Taking a Taxi is easy and not too expensive. The rides can be a bit bumpy and the drivers do drive a bit fast but they know the roads well so it's really nothing more than a bit exciting. There are also not many roads in the area so the drivers really can't take you on a roundabout route and rip you off. I was there for a few days with a large group of people and we took taxis pretty much everywhere we went and I never heard of any of our group having a bad experience with a taxi.
It is so easy and inexpensive to use the buses. it is 100 colones to manuel antonio with buses departing every half an hour. the san jose bus will drop you off near jaco (a short 15 min walk down the road leading to town).
The easiest way to get to Quepos from San Jose is by airplane. A roundtrip ticket on Sansa is only about $90. The flight is about 20 minutes on a 12-seat Cessna turboprop aircraft.
You can book and pay online and print your tickets. Just walk up to the counter with your printed tickets and you'll be all set.
In San Jose, the Sansa terminal is about 2 blocks away from San Jose International Airport. When you walk outside the terminal, turn left and walk down the sidewalk. About two blocks on the left side you'll see a small blue and white building set far from the road. The parking lot is gated and an attendant will let you in.
The last Sansa flight to Quepos leaves about one hour after the Delta flight arrives from Atlanta. Many people will say you won't make the conneciton but we made it with time to spare. But if the customs line is long or if you flight is delays, you may miss the Sansa flight. Sansa states your ticket is only good for the day you reserve it and I don't know what its rebooking policy is.
The flight is great and is like a tour in itself because you stay low enough to see the terrain. The windows are big so make sure you keep your camera handy for picture taking!

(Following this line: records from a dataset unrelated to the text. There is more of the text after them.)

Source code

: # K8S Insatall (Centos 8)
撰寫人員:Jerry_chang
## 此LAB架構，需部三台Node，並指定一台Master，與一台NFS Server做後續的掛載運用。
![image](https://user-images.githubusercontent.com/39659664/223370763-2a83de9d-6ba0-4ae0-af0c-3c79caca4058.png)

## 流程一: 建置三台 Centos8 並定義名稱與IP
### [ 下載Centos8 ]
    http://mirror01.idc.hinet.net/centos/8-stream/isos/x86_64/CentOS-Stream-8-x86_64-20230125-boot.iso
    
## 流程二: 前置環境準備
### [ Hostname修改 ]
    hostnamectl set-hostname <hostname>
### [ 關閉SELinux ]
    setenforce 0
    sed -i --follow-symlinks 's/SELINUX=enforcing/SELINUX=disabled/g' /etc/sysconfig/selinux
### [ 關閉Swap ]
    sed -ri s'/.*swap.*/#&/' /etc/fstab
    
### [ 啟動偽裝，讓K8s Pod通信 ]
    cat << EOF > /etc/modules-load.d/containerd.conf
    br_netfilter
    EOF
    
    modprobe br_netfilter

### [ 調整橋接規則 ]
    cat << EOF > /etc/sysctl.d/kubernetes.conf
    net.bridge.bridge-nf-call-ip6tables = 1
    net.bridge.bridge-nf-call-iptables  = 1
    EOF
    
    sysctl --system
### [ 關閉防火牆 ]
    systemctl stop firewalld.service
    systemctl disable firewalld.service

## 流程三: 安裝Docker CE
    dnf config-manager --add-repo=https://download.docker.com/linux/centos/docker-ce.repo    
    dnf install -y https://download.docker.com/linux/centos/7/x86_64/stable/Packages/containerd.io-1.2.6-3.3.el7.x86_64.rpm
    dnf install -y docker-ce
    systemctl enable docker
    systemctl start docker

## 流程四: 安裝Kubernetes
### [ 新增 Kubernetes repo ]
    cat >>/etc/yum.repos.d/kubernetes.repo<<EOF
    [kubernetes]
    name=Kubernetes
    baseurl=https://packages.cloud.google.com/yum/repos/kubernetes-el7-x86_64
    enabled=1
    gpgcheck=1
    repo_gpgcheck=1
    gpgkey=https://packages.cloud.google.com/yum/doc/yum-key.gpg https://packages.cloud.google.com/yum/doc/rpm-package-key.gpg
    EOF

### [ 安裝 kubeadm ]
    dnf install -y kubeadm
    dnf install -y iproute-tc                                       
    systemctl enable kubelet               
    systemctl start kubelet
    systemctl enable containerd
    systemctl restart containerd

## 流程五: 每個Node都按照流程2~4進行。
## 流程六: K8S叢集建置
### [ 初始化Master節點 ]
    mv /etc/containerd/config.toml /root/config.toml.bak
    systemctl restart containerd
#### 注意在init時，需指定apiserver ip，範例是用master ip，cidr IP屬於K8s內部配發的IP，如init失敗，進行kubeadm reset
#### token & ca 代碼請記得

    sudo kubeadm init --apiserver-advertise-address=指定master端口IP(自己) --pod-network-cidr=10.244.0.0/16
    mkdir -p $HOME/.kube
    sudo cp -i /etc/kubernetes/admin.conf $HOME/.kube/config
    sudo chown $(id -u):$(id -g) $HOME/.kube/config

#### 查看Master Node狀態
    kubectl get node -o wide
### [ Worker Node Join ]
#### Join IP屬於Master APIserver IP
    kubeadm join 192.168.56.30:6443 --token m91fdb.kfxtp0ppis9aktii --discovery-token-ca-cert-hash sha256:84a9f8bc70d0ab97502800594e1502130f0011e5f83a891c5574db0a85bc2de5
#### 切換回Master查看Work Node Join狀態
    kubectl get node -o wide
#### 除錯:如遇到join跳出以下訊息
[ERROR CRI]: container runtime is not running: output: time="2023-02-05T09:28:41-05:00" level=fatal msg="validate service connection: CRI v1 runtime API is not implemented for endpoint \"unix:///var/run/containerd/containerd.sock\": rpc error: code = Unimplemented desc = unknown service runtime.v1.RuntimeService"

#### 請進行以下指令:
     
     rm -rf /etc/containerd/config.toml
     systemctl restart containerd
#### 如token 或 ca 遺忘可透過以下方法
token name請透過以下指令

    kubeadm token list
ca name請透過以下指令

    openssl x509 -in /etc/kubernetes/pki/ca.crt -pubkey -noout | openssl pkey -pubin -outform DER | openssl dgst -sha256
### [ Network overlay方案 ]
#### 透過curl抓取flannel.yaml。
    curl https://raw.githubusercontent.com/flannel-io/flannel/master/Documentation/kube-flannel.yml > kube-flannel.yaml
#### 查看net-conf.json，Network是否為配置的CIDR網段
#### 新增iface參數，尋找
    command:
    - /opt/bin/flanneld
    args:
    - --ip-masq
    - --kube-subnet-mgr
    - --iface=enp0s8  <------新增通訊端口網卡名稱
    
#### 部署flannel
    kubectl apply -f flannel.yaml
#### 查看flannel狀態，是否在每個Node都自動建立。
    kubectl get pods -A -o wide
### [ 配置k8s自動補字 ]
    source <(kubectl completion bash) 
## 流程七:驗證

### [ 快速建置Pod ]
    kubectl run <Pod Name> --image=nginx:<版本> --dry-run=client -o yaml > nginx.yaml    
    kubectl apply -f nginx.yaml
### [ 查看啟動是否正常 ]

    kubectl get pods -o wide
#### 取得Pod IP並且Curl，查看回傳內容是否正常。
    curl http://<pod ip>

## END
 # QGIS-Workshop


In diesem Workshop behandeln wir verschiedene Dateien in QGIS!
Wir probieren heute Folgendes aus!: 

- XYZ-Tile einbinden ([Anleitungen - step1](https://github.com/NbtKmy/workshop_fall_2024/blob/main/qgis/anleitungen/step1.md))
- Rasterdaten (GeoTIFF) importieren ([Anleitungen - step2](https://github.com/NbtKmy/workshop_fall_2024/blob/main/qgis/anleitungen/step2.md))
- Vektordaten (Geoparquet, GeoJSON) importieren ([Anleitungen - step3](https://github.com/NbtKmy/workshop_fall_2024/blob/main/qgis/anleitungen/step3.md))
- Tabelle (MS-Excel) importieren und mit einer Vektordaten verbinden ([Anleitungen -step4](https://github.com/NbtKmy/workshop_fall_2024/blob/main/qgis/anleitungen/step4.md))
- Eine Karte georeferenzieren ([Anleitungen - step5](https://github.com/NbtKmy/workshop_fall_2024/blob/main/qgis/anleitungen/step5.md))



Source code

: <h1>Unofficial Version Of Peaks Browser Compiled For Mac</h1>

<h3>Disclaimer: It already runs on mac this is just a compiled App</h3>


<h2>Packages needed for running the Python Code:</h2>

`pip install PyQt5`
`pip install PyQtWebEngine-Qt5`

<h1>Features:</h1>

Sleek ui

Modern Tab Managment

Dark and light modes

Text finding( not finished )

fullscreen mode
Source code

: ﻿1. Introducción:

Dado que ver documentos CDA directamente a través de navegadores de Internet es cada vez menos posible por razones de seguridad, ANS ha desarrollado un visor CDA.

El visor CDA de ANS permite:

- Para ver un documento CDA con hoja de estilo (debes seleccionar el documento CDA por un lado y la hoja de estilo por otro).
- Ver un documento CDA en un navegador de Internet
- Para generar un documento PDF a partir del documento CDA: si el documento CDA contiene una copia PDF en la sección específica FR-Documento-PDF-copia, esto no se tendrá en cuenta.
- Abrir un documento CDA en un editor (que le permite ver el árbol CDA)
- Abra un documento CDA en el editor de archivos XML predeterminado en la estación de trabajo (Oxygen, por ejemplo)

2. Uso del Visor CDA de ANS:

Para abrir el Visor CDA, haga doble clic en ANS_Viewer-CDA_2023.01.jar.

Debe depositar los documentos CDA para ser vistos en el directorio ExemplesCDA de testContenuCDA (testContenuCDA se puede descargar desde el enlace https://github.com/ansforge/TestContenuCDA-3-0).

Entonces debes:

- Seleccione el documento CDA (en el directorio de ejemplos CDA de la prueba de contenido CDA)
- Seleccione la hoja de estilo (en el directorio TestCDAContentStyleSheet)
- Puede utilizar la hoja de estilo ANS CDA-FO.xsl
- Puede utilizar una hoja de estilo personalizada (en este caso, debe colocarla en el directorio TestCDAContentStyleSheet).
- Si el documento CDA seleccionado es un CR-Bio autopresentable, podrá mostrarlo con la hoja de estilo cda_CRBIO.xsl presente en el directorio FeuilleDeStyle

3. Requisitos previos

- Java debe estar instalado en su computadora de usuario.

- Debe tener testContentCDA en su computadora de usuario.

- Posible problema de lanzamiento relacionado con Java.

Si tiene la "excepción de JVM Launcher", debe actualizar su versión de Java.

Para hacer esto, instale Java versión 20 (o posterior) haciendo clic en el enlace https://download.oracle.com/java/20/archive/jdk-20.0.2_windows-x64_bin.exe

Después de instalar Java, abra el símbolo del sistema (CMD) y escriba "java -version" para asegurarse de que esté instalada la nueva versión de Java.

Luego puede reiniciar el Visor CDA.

Note! The posted weight limit on luggage is 25 pounds. Though, I saw a woman take on a huge bag that was at least 40 pounds so I know they make some exceptions. But I suggest keeping your luggage to carry-on size only.
The airline Sansa provide a shuttle van from the Quepos Airport to the town. If your hotel is in the main part of the town, the driver will drop you off at the door. The cost of the shuttle is $6 U.S or $3000 colones.
If your hotel is further away the Sansa representative will arrange another taxi to take you to your hotel. You pay this second car a separate charge -- ours to Nature's Beachfront was $6000 colones.
Sansa will also schedule a car to pick you up from your hotel to the terminal. They will do this when you arrive to Quepos. The charge will be the same as when you arrived.
We found that when we took our own taxi from Nature's Beachfront directly to the Quepos Airport, we got a better deal and didn't have to pay twice.
Traveling in and around Costa Rica is an experience to say the least. The roads around Quepos were at least marked and paved. We were not so lucky in some of the other spots we visited. When the guide books say, "horrendous", they are not kidding. Take your time, and plug on. The people are extremely friendly, helpful and always ready to point you in the right direction.